It has nothing to do with which device is more important or more common.

------
mikecane
No. With touchscreens, it will morph even further and converge with TVs (or
become the TV -- you know, what you watch general video on, not necessarily
what is fed by TV).

------
arjn
I've been hearing the "desktop is dead" thing repeated over the last 12-15
years, maybe longer. Yet the desktop is still around. What we are seeing
though, is a blurring of the lines between desktop and mobile devices like
laptops. At work my fairly high end laptop becomes my desktop via a docking-
station setup. Other innovations will likely morph the desktop into something
more portable and lightweight while retaining all its power.

------
lifeguard
I believe there was, is, and always will be a sub group of technology users
that are 'computer hobbyists'. The percent of total computer users who are NOT
in this group has gone way, way up. But I believe there is still this core
group of tinkerers.

This used to be a required demographic to have endorse ones computer product,
but no longer. Most users just want to do stuff and don't care about
technology.

------
GaryGapinski
No. The one in front of me still has a lot of life in it, as do the four
monitors. I have yet to do any serious work on mobile devices, including
laptops (except when tethered to large monitors and a keyboard).

I expect the desktop will remain, if only as a convenient horizontal surface
on which to place a keyboard and one or more displays. It won't matter where
the computation takes place.

------
CyberFonic
NO ! The desktop is just as important as the smartphone and tablet !
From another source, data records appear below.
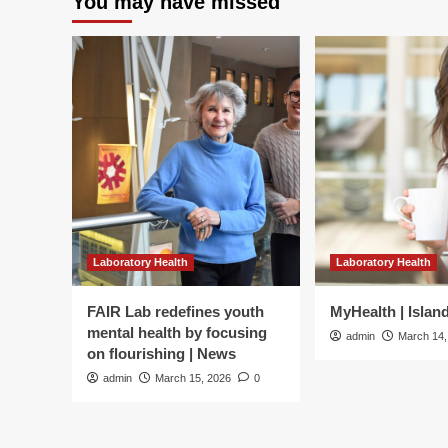
You may have missed
Laboratory Health
Laboratory Health
FAIR Lab redefines youth
MyHealth | Islan
mental health by focusing
admin
March 14,
on flourishing | News
admin
March 15, 2026
0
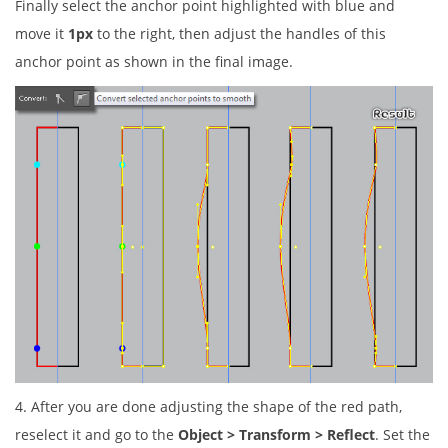
Finally select the anchor point highlighted with blue and
move it
1px
to the right, then adjust the handles of this
anchor point as shown in the final image.
4. After you are done adjusting the shape of the red path,
reselect it and go to the
Object > Transform > Reflect
. Set the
It depends on what you are trying to accomplish. A smartphone is great to
tweet, etc. But you wouldn't want to Photoshop a poster with it. There are
just so many shades of grey between those two extremes and it all depends on
the use case you are specifying.

------
27182818284
In the home market it is dead except for hardcore gamers. Business is
trickier. I'd say it has been mortally wounded. Most people have a macbook or
thinkpad that powers large displays, but they still take it with them and
maybe use the small 13 inch screen at a coffee shop.

------
jmtucu
The Transaction processing always will be desktop.

------
dkisit
Great insight!